For more advanced stages of testicular cancer, and for those cases in which radiation therapy or chemotherapy was administered, the extent of monitoring (tests) after treatment will vary on the basis of the circumstances, but normally should be done for five years in uncomplicated cases and for longer in those with higher risks of relapse.

Fertility

A man with one remaining testis can lead a normal life, because the remaining testis takes up the burden of testosterone production and will generally have adequate fertility. However, it is worth the (minor) expense of measuring hormone levels before removal of a testicle, and sperm banking may be appropriate for younger men who still plan to have children.

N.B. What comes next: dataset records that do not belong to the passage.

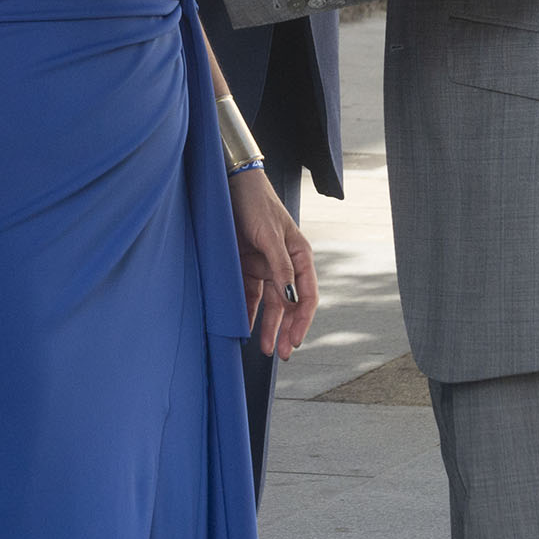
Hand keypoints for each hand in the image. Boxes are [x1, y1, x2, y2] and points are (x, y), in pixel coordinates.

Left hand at [230, 170, 318, 359]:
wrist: (231, 184)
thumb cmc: (256, 204)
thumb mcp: (270, 234)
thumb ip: (280, 266)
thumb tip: (290, 297)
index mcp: (300, 255)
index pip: (307, 295)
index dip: (302, 319)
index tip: (295, 339)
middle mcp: (286, 265)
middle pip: (289, 304)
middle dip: (286, 329)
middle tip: (281, 354)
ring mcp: (266, 267)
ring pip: (271, 304)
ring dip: (269, 326)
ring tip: (266, 350)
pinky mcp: (247, 267)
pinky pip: (250, 295)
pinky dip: (249, 313)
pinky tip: (246, 330)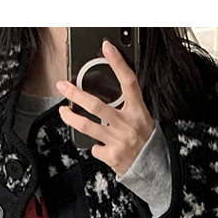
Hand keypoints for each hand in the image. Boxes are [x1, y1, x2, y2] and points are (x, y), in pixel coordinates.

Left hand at [59, 43, 154, 175]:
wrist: (154, 170)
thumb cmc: (146, 141)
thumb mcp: (142, 118)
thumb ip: (126, 107)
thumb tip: (104, 99)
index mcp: (138, 110)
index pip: (128, 81)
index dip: (118, 63)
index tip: (107, 47)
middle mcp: (127, 124)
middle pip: (96, 105)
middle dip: (76, 94)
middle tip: (63, 86)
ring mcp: (118, 141)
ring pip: (87, 126)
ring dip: (71, 118)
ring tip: (64, 111)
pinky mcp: (112, 156)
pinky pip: (94, 148)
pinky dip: (95, 146)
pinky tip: (101, 146)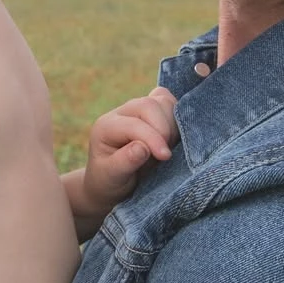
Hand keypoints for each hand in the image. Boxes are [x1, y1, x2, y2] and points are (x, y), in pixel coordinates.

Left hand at [82, 86, 177, 215]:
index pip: (134, 124)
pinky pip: (170, 102)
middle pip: (149, 104)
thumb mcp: (111, 177)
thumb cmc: (109, 181)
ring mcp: (138, 109)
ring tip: (168, 147)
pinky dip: (177, 116)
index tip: (165, 157)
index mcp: (106, 127)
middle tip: (165, 155)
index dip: (153, 138)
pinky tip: (173, 137)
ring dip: (173, 123)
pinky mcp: (153, 111)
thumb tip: (142, 147)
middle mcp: (121, 113)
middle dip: (164, 129)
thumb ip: (125, 162)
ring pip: (162, 101)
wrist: (111, 181)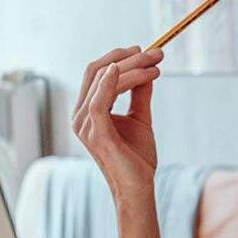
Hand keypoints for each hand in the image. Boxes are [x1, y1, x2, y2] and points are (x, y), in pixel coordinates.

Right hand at [71, 46, 163, 197]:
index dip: (120, 57)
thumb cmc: (136, 157)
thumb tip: (147, 70)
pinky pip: (99, 100)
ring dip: (131, 67)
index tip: (146, 50)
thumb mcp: (140, 118)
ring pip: (102, 81)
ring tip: (156, 64)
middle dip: (128, 57)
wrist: (138, 187)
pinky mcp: (95, 133)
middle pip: (97, 71)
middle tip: (156, 52)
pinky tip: (122, 69)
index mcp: (88, 111)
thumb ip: (139, 94)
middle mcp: (81, 116)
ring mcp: (85, 125)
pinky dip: (110, 82)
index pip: (97, 73)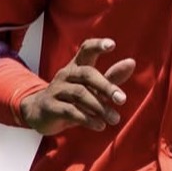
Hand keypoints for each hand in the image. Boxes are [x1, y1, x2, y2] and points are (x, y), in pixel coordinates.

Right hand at [19, 38, 135, 134]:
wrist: (40, 113)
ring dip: (100, 107)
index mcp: (77, 66)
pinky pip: (70, 111)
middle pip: (87, 74)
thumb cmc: (72, 97)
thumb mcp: (92, 87)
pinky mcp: (50, 107)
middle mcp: (66, 74)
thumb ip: (111, 77)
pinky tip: (99, 125)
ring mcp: (56, 90)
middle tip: (122, 99)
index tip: (112, 45)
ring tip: (114, 118)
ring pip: (80, 94)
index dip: (98, 45)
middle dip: (106, 86)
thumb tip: (131, 62)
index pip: (86, 49)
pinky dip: (87, 119)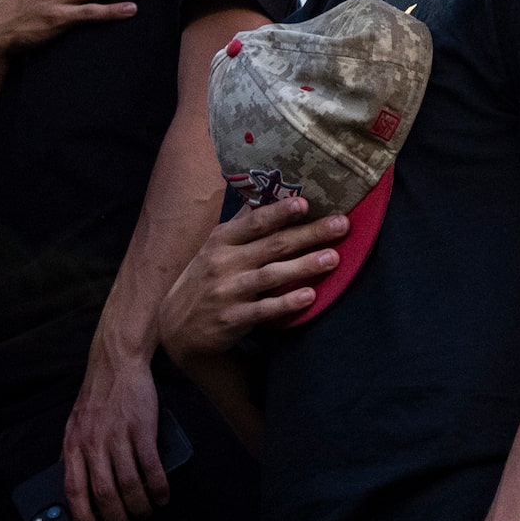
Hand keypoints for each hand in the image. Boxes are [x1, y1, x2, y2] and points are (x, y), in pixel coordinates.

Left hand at [63, 344, 167, 520]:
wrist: (117, 363)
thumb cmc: (97, 397)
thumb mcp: (74, 425)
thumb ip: (73, 455)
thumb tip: (73, 486)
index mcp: (74, 445)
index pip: (74, 490)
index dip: (82, 518)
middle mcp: (93, 443)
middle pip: (104, 494)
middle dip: (117, 519)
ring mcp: (117, 436)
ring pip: (128, 484)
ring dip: (139, 506)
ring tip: (145, 514)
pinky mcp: (141, 428)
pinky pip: (150, 466)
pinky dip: (157, 486)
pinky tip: (162, 496)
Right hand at [160, 196, 349, 366]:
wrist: (177, 328)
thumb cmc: (205, 279)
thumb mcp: (214, 248)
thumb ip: (242, 224)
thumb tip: (267, 192)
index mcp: (221, 240)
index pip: (254, 222)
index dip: (279, 212)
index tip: (305, 203)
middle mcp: (223, 262)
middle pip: (272, 245)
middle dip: (309, 234)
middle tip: (342, 225)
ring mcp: (228, 291)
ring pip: (271, 275)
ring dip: (304, 265)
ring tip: (333, 258)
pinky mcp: (233, 319)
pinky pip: (264, 309)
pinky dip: (287, 302)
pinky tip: (309, 296)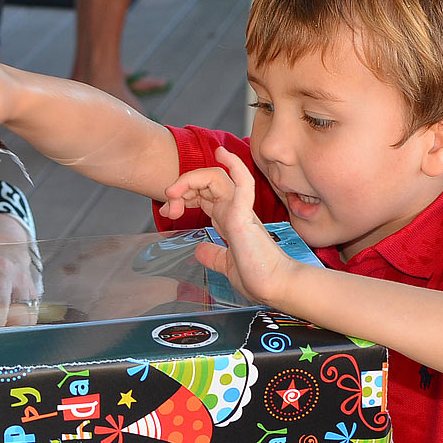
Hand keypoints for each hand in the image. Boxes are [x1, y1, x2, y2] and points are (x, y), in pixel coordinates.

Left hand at [159, 146, 293, 305]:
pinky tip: (222, 153)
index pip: (204, 195)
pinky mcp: (246, 216)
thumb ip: (214, 256)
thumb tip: (199, 251)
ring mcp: (242, 212)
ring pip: (217, 178)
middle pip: (206, 183)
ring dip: (191, 180)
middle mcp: (236, 212)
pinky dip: (234, 166)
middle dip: (182, 188)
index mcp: (231, 221)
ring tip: (174, 191)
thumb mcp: (227, 266)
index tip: (166, 210)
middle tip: (167, 205)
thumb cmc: (259, 279)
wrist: (276, 288)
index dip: (183, 196)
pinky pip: (243, 183)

Less than five percent of those who have testicular cancer will have it again in the remaining testis. A man who loses both testicles will normally have to take hormone supplements (in particular, testosterone, which is created in the testicles), and will be infertile, but can lead an otherwise normal life.

Follow-up

Regular follow-up exams are extremely important for men who have been treated for testicular cancer. Like all cancers, testicular cancer can recur (come back). Men who have had testicular cancer should see their doctor regularly and should report any unusual symptoms right away. Follow-up varies for different types and stages of testicular cancer. Generally, patients are checked frequently by their doctor and have regular blood tests to measure tumor marker levels. They also have regular x-rays and computed tomography, also called CT scans or CAT scans (detailed pictures of areas inside the body created by a computer linked to an x-ray machine). Men who have had testicular cancer have an increased likelihood of developing cancer in the remaining testicle. Patients treated with chemotherapy may have an increased risk of certain types of leukemia, as well as other types of cancer. Regular follow-up care ensures that changes in health are discussed and that problems are treated as soon as possible.